- [What the exercise asks]: Whenever a line in the data below includes the string "width", copy it out.

- [Data excerpts]:
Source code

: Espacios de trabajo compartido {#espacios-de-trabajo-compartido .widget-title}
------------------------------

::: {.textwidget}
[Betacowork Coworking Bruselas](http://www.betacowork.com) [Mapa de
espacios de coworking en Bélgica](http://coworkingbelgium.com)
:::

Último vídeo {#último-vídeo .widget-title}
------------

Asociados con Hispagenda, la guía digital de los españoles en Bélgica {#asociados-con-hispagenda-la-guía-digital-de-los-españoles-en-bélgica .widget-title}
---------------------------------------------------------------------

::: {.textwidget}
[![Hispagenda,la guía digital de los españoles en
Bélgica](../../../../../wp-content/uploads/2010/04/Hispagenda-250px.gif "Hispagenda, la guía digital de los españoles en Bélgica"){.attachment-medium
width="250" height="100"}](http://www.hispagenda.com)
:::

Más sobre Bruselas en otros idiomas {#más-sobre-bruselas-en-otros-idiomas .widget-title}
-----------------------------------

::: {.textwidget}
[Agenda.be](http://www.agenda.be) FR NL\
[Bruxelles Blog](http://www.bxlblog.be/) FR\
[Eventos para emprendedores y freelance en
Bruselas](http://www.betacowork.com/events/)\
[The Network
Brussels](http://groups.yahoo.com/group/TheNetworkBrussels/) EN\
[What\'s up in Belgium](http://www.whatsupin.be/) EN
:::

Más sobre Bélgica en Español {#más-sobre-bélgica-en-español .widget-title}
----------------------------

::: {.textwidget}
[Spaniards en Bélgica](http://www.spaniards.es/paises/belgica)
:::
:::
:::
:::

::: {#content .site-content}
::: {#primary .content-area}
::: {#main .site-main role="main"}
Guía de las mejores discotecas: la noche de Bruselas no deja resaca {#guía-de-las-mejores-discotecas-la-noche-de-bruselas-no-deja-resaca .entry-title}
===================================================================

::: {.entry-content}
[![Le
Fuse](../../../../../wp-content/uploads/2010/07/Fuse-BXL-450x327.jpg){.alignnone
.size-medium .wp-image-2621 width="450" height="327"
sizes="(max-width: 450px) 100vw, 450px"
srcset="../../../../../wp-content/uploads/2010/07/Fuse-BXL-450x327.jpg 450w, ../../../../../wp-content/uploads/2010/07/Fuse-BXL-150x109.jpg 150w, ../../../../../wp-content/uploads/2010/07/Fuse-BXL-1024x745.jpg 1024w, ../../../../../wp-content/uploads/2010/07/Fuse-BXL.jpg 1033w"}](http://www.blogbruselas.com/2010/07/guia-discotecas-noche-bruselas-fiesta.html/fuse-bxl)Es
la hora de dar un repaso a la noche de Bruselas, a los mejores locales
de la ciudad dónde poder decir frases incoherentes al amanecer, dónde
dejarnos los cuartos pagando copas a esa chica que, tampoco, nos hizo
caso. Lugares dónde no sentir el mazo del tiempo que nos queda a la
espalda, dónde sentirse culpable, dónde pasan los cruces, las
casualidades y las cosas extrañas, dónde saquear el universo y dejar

- [Solution to this problem]:
width="250" height="100"}](http://www.hispagenda.com)
.size-medium .wp-image-2621 width="450" height="327"
sizes="(max-width: 450px) 100vw, 450px"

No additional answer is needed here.